The master gave to one of them 10 talents of gold and the other five talents and to the other one, one talent of gold. Did he give them those talents of gold, so they could use them for their own treasure store, so they could use them for their own pleasures? Did he give them these talents of gold, just as some kind of bonus?
No! Instead, he gave them these talents as an opportunity to invest in the master’s work, to bring glory (in the parable to bring riches, but in the metaphor to bring glory) to the master. Are we using the gifts that God has given us to bless others, to glorify God, or are we using the blessings God has given us for our own comfort? Are there any tables that need to be turned over in the temple of your heart? In Malachi’s day, it was about the tithe, it was about 10% and in the New Testament, Jesus has a few things to say about the tithe. He says to some people who are tithing, to the Pharisees – they were tithing everything, even their herbs – and he said to them, you’ve tithed all that, but you’ve neglected mercy and sacrifice. It would be better for you to do the latter without neglecting the former. That is, the tithe isn’t everything.
When Jesus speaks about discipleship, he speaks about everything we have to live on. That’s why he praised the widow who gave just too little coppers, because she gave everything she had to live on. That’s what he called forth from the rich young ruler who was told to sell what he had and give it to the poor, and then come and follow Jesus. That’s what his disciples knew Jesus expected of them when they said, “We have left our homes and families and our careers for you.” Suddenly, 10% sounds easy, doesn’t it? Every coin, every talent, every moment, every breath, “All for Jesus I surrender!” Wouldn’t that be something?

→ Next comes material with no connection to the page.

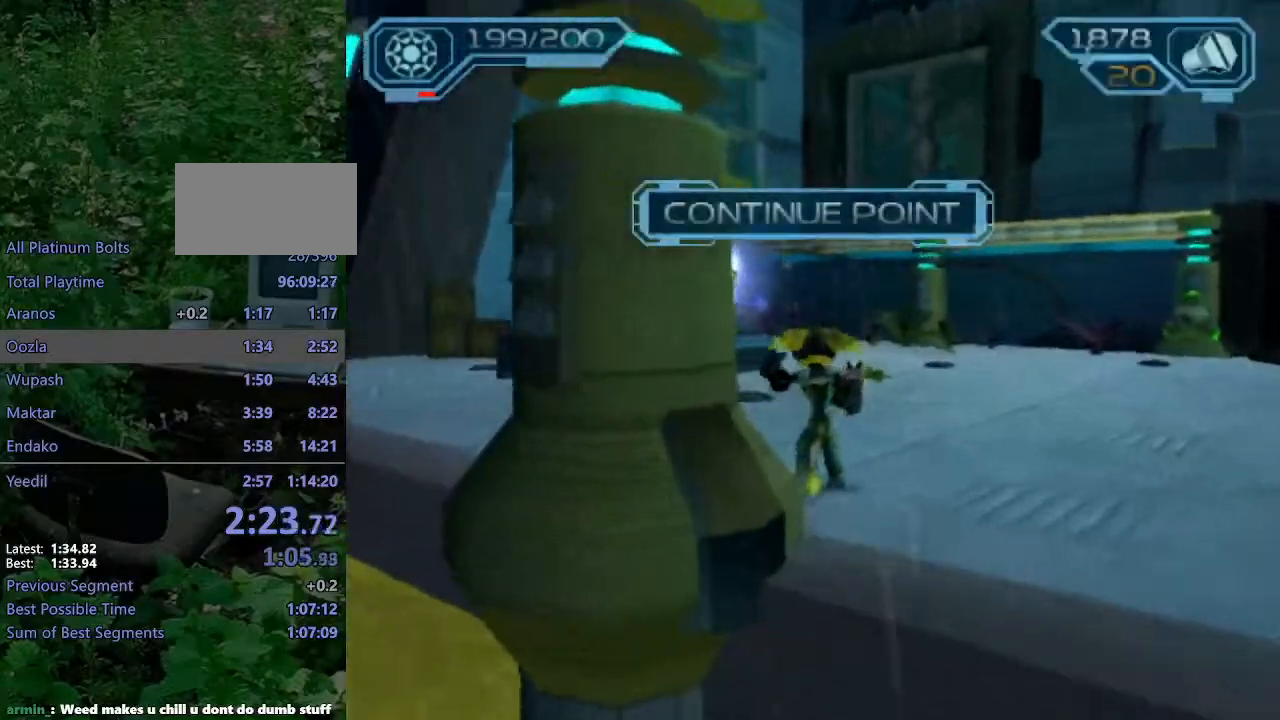
{"buttons": [], "left_stick": "up-left", "right_stick": "center", "events": [[233, "R1", "up"], [267, "CROSS", "up"]]}
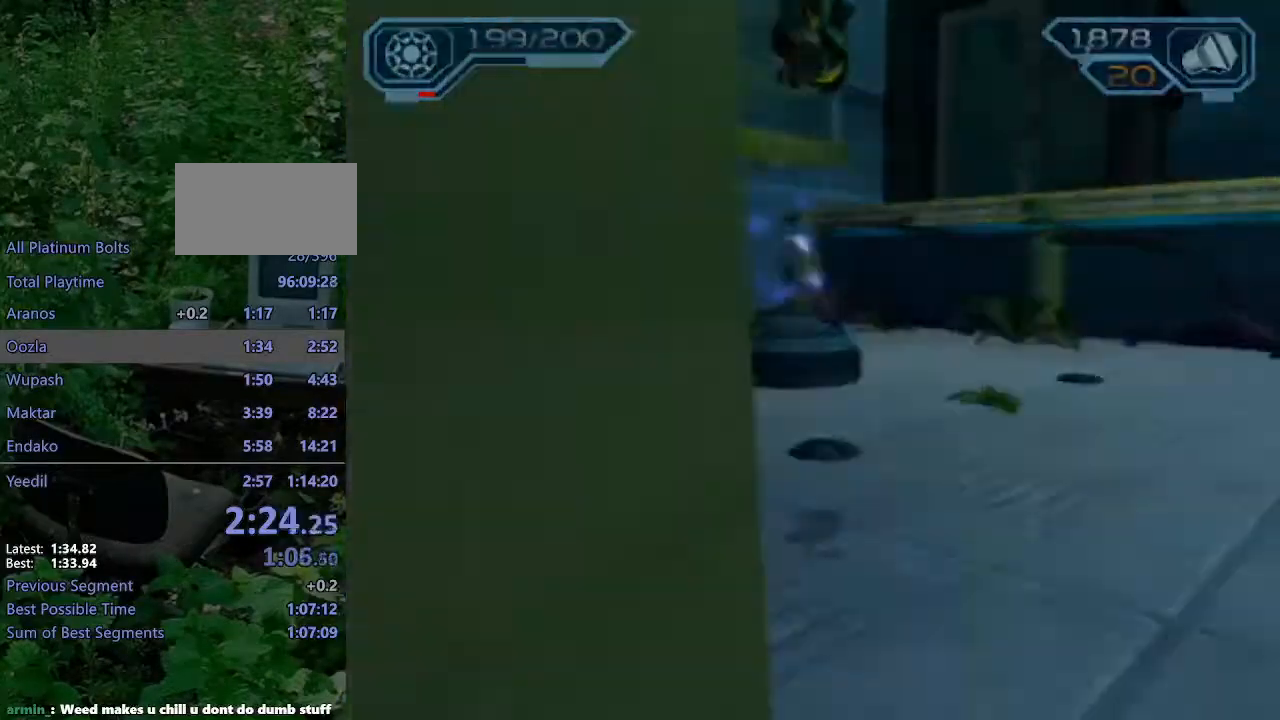
{"buttons": [], "left_stick": "center", "right_stick": "center", "events": [[117, "left_stick", "center"]]}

When we love God, we are ready to put everything at his disposal. I’m hopeful that each one of us is doing everything that we can to bless God: to contribute our strength to his service to contribute our wealth to his mission and his ministry. I’m sure that it is not a question of 10% for the committed Christian. It’s a question of how much can I give? How much more can I give to God?
If we rest (and we should rest because God commands it) don’t we rest so that we might be ready for service when God calls us? And when we eat do we eat simply to satisfy ourselves or do we eat to be strengthened for the work that he is given us to do? When Jesus said, my temple shall be a house of prayer for all the nations I wonder if he was thinking about what his apostle Paul would later write in Scriptures when he said, “Don’t you know that you are the temple of God?”. Are you a house dedicated to glorifying God in all the earth? Are you a temple that is a house of prayer for all nations? Are you using the blessings God has given you to bless the whole earth?